Conversaciones de lectores



Mi amigo Alfredo Jiménez, que anda mal de salud, lo que le concede mucho tiempo para leer, me pide cuatro títulos de novelas que me hayan gustado. Me pone condiciones: dos han de ser históricas y dos de suspense. Por supuesto ya se ha devorado las dos publicadas de la trilogía Millenium de Stieg Larsson, que son las primeras que se me vienen a la cabeza. Y ahora está embuchándose Crepúsculo, una de las cuatro de vampiros escritas por Stephenie Meyer y popularizadas por el cine. Yo no le he hincado el diente, pero he observado el efecto que producía en mi hija pequeña, literalmente vampirizada por la serie, hasta quitarse horas de sueño para apurar capítulos. Trato de hacer memoria sobre la marcha, me maldigo por no recordar títulos de libros leídos más atrás de un mes; pero salgo del paso mencionándole al sueco Mankell, autor prolífico, y a mi juicio ameno, de novelas policiacas. También le hablo del best seller de Matilde Asensi El último Catón, que me aconsejó mi hijo mediano y me gustó y de Bajo la fría luz de octubre, la reconstrucción de la guerra civil en Albacete que hace en primera persona, con la voz de su tía, mi amigo Eloy M. Cebrián.
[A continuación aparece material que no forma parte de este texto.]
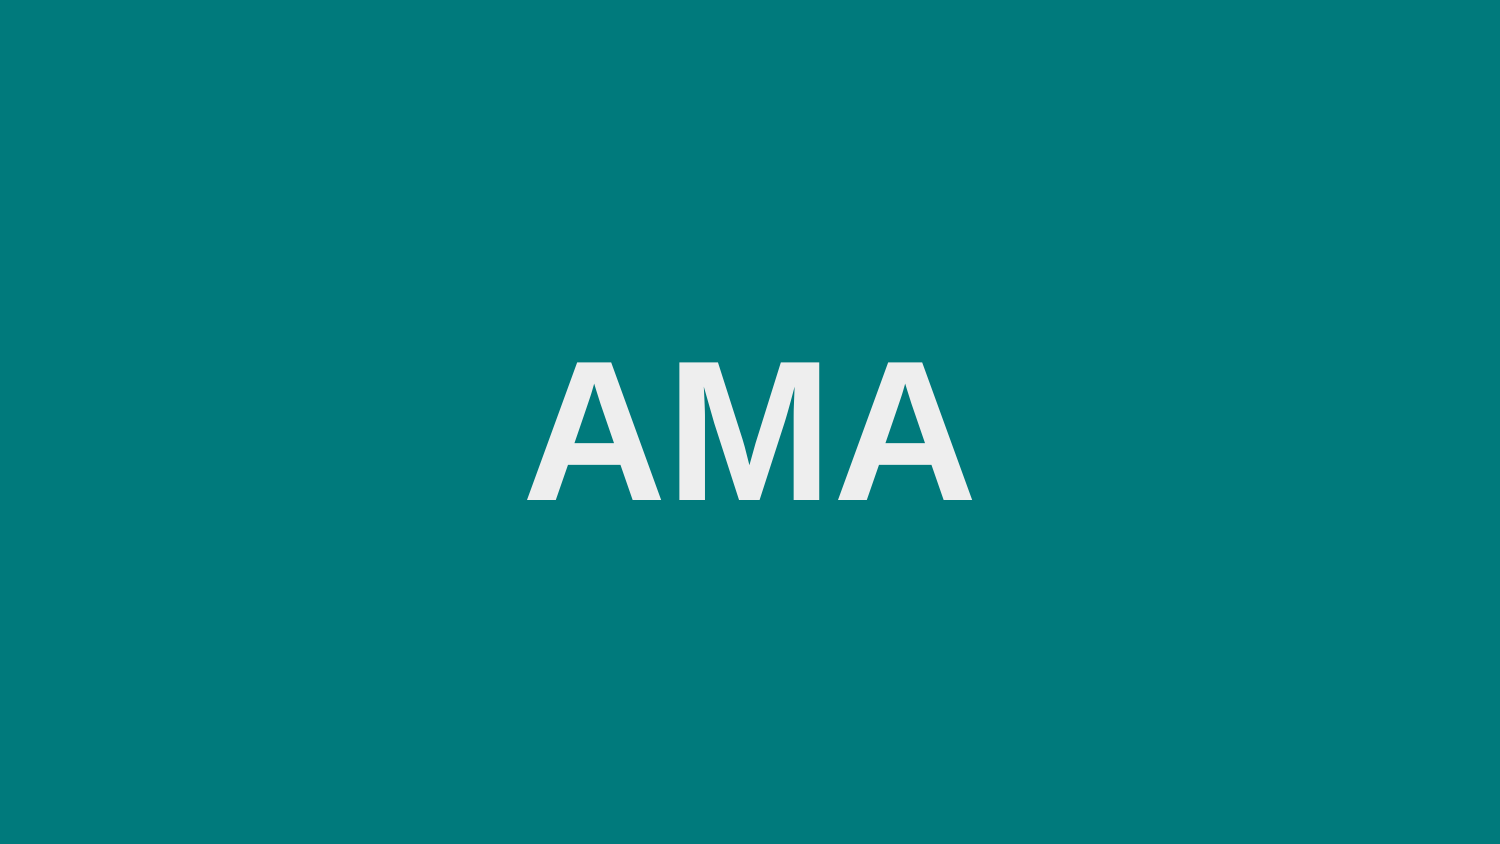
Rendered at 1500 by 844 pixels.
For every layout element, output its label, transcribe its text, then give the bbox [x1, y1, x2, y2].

title AMA [51, 11, 1449, 830]
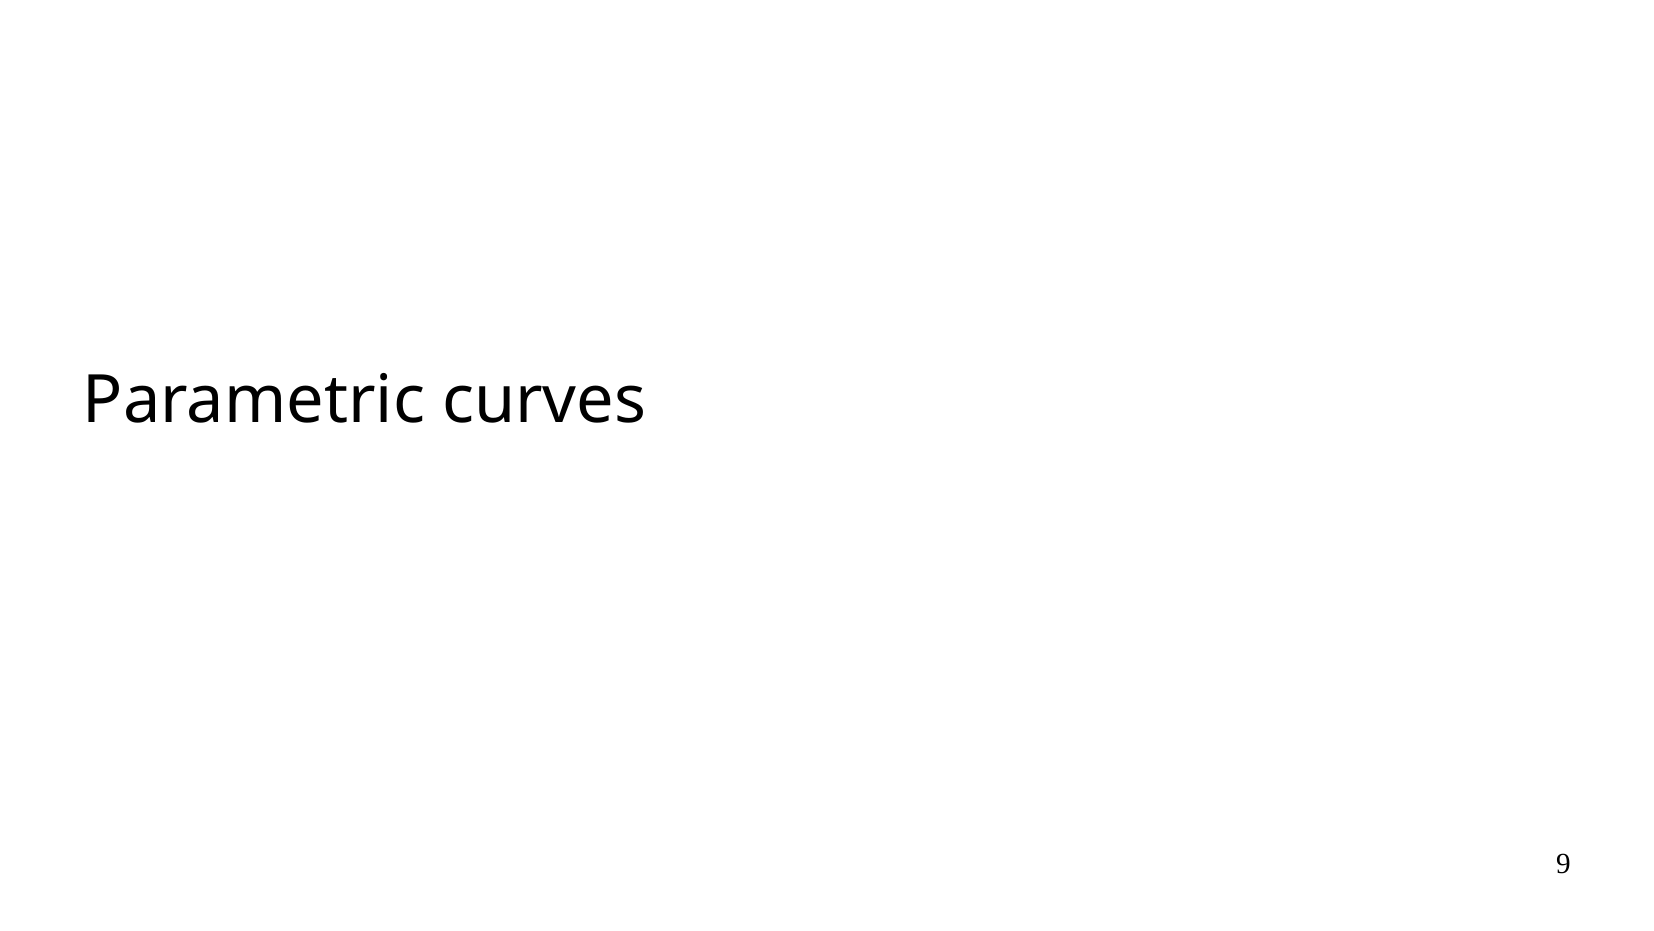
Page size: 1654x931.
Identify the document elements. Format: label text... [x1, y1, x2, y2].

subtitle Parametric curves [82, 37, 1571, 757]
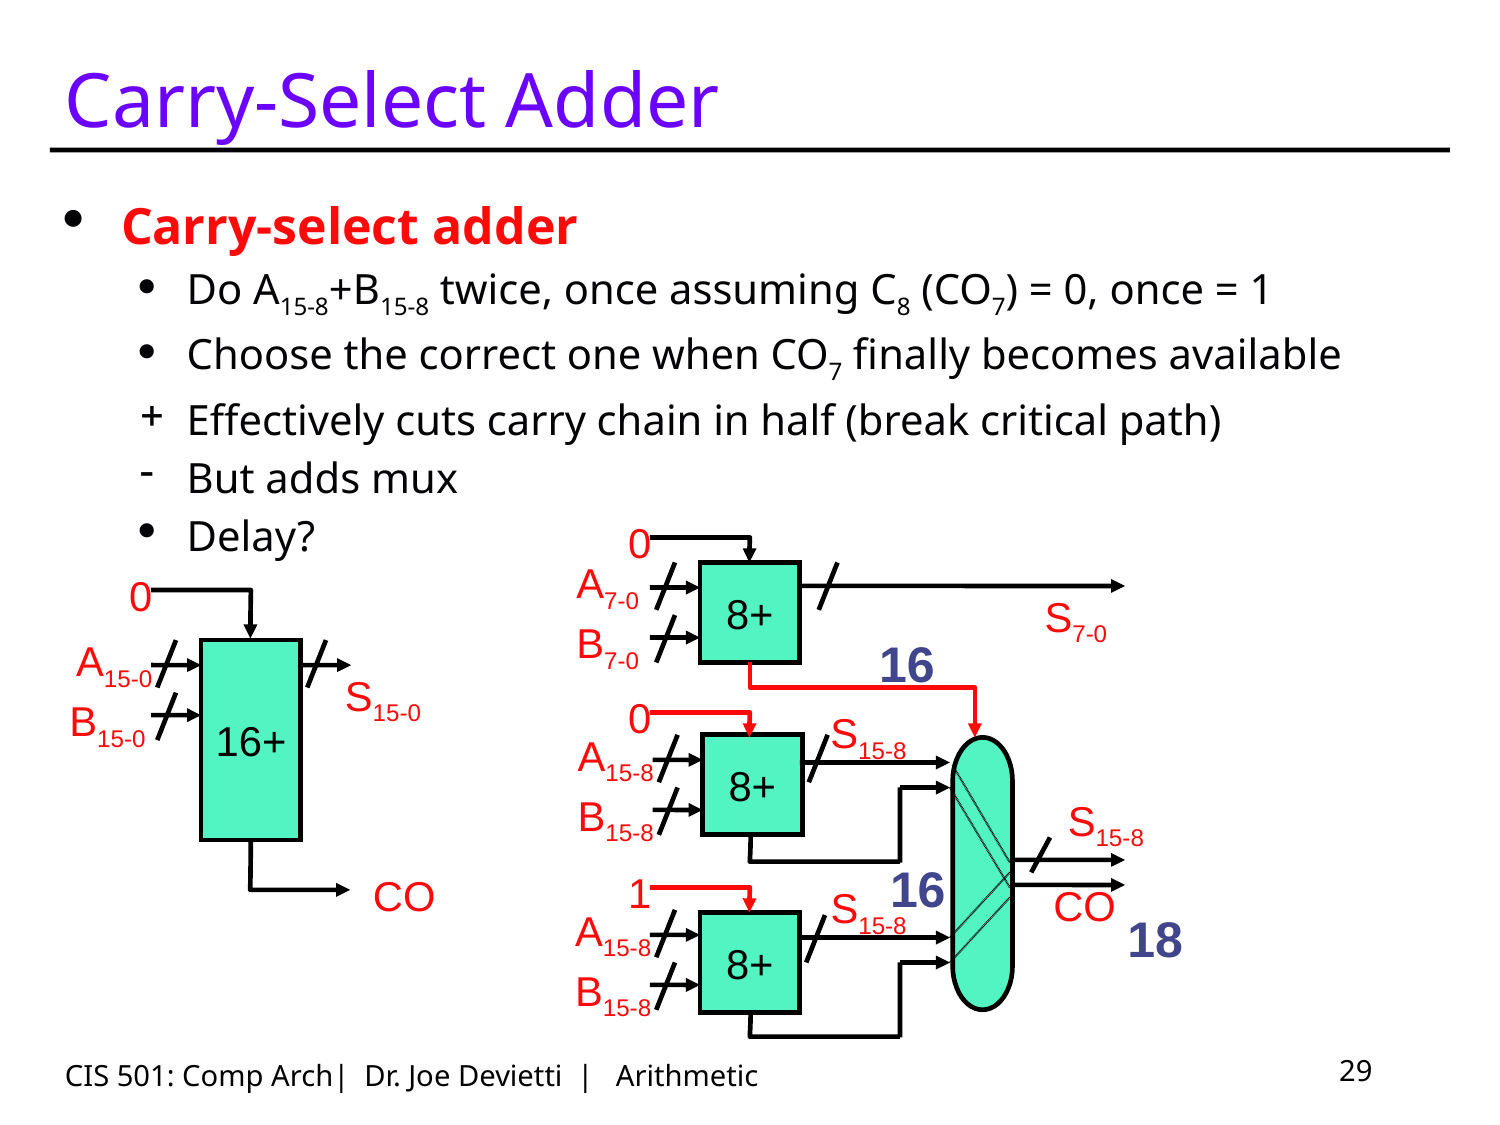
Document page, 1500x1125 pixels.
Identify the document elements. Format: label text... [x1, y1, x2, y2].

text_box 16 [875, 849, 961, 925]
text_box S7-0 [1029, 583, 1123, 655]
text_box 1 [613, 859, 667, 925]
text_box S15-8 [815, 874, 922, 947]
text_box S15-8 [1053, 787, 1159, 859]
text_box 0 [613, 509, 667, 575]
text_box A15-8 [560, 897, 666, 969]
text_box S15-8 [815, 699, 922, 772]
text_box 0 [633, 532, 646, 555]
text_box CO [357, 862, 451, 928]
text_box 8+ [702, 734, 803, 835]
text_box CO [1089, 895, 1109, 918]
text_box S15-0 [329, 662, 436, 734]
text_box 16 [864, 624, 950, 700]
text_box 0 [114, 562, 168, 628]
text_box Carry-select adder Do A15-8+B15-8 twice, once assuming C8 (CO7) = 0, once = 1 Choose the correct one when CO7 finally becomes available Effectively cuts carry chain in half (break critical path) But adds mux Delay? [49, 187, 1450, 598]
text_box 18 [1112, 900, 1198, 975]
text_box Carry-Select Adder [49, 37, 1363, 150]
text_box <number> [1074, 1049, 1388, 1100]
text_box A7-0 [561, 549, 654, 622]
text_box B15-8 [562, 794, 669, 854]
text_box B15-0 [54, 687, 161, 759]
text_box 16+ [200, 640, 301, 840]
text_box 8+ [699, 912, 800, 1013]
text_box A15-0 [161, 670, 168, 700]
text_box A15-0 [61, 627, 168, 687]
text_box B7-0 [561, 622, 654, 682]
text_box CO [1038, 872, 1131, 938]
text_box B15-8 [560, 969, 666, 1029]
text_box [952, 737, 1013, 1010]
text_box 0 [633, 707, 646, 730]
text_box CIS 501: Comp Arch| Dr. Joe Devietti | Arithmetic [49, 1049, 988, 1100]
text_box A15-8 [562, 722, 669, 794]
text_box 0 [613, 684, 667, 750]
text_box [952, 925, 959, 932]
text_box [952, 795, 1002, 922]
text_box 8+ [699, 562, 800, 663]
No me atrevo a mencionarle Anatomía de un instante, la novela sobre el 23 efe que acaba de editar Javier Cercas, porque no la he leído aún, aunque Juan Valero me habló de ella tan febrilmente el otro día, encareciéndome capítulos y anécdotas hasta contagiarme tanto su entusiasmo que la tengo en los primeros lugares de mi lista de espera. Tampoco menciono Un día de cólera, de Pérez Reverte, sobre el 2 de mayo, que mi amigo Miguel G. Tornero me ha prestado e insiste en que lea; si no me atrae es precisamente porque el propio Alfredo me había comentado en el hospital que se dispersa acumulando nombres y lugares. Aparte del préstamo, Miguel y yo tuvimos en la escalera de mi casa una acalorada discusión sobre La cuarta trama, donde uno de los abogados del 11 eme, José María de Pablo, analiza los entresijos del proceso, aportando a mi juicio opiniones tendenciosas.

Comprendo más que nunca al librero Juan Valero. Aconsejar libros es tarea delicada. Tanto como regalarlos. Los gustos del lector no siempre coinciden con la imagen que tenemos de la persona a la que deseamos agasajar. Aunque Eloy M. Cebrián, asegura en una entrevista que nos hace la Ser que, así a bulto, los lectores de hoy prefieren los libros gruesos y de tapa negra. En medio de un Altozano convertido en una feria de globos y payasos que se dirigen a los niños desde el escenario, junto a las mesas abarrotadas de las librerías, las instituciones y las editoriales locales, me doy cuenta de que, a contracorriente, yo leo muy a menudo libros delgados y pálidos, que es el aspecto que suelen ofrecer los libros buenos de poesía, que sólo nos gustan a un porcentaje pequeño de lectores. Pero, eso sí, incondicionales. Sin ir más lejos, la otra noche estuvimos repasando durante tres horas mi amigo Karmelo Iribarren y yo el balance de los últimos que hemos leído, impresiones que también suelo intercambiar con Antonio Cabrera y Javier Lorenzo, porque hay que aprovechar a los amigos con criterio, que son más fiables que los suplementos literarios, siempre tan lacayunos. Por cierto, que Javi insiste mucho en que lea el último poemario de Caballero Bonald. Lo pongo en la lista.

No para ahí la cosa. Antes de venir al Altozano, una alumna encantadora nos ha regalado a Eloy y a mí sendos ejemplares de la última novela que, según ella, le ha arrancado unas lágrimas, La ladrona de libros, de Markus Zusak, de la que recuerdo vagamente que ya me habló Ángel Aguilar. Y durante la misma entrevista, Anselmo Gómez menciona a Haruki Murakami, cuya lectura nos inspira a mi mujer y a mí sustanciosas conversaciones en las horas crepusculares. Cuando me pregunta Quico, el de la Ser, si pienso que la gente cada vez lee menos, vuelvo a quedarme en blanco: “Pues hombre, yo no tengo esa impresión”, balbuceo. Pero me quedo insatisfecho con mi respuesta y me pongo a escribir este artículo para contestarle más a mis anchas, para explicarle que yo conozco a un montón de gente con la que puedo compartir emociones, anécdotas y hasta discutir con amistoso encono a partir de nuestras lecturas. Y al contarlo, parecen multitud.